A day after 83 percent of the party's more than 210,000 members backed the name change from the clunkier Union for a Popular Movement (UMP), Sarkozy rebuffed critics who say it is an attempt by the right to usurp the values of the entire nation.
"To those who accuse us of confiscating the Republic, I want to respond that if they had not betrayed it, abandoned it, degraded it, we would not have to restore it today," Sarkozy told party members at a congress to launch the new party.
His highest profile center-right challengers Alain Juppe and Francois Fillon, both former prime ministers and seen as more moderate, were booed by party members as they stepped onto the stage, although Sarkozy sought to defend the two "statesmen".
The former French president also received support from his former "Merkozy" counterpart, German Chancellor Angela Merkel, who sent a recorded video message to congratulate him.

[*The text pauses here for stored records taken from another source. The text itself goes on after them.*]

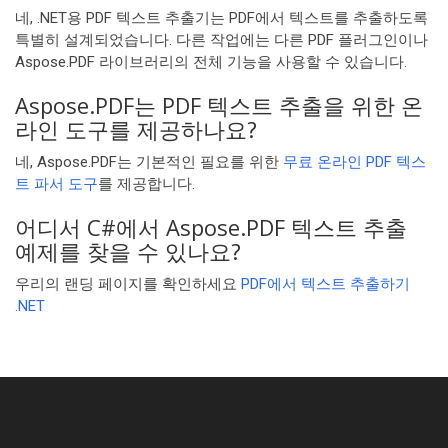
네, .NET용 PDF 텍스트 추출기는 PDF에서 텍스트를 추출하도록
특별히 설계되었습니다. 다른 작업에는 다른 PDF 플러그인이나
Aspose.PDF 라이브러리의 전체 기능을 사용할 수 있습니다.
Aspose.PDF는 PDF 텍스트 추출을 위한 온
라인 도구를 제공하나요?
네, Aspose.PDF는 기본적인 필요를 위한
무료 온라인 PDF 텍스
트 파서 도구
를 제공합니다.
어디서 C#에서 Aspose.PDF 텍스트 추출
예제를 찾을 수 있나요?
우리의 랜딩 페이지를 확인하세요
PDF에서 텍스트 추출하기
.NET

"Dear Nicolas Sarkozy, dear friends, I would like to send my best wishes for your congress in my name and on behalf of the CDU," she said, adding that she hoped the two parties would collaborate further.
The vote marked a new step in Sarkozy's political comeback, although it remains at risk from challengers within the party and his judicial woes.
Sarkozy was placed under formal investigation last year on suspicion that he tried to influence magistrates examining his 2007 election campaign finances.
He faces a hard task convincing the French he is fit to lead the euro zone's second-biggest economy.
Some 72 percent of the French said they did not want him to run in the next presidential election, according to an Odoxa poll for iTele and Le Parisien published on Saturday.
Showing he remains a divisive figure even with his own political family, only 49 percent of center-right sympathizers said they supported his bid for the presidency in the same poll, while 50 percent opposed it.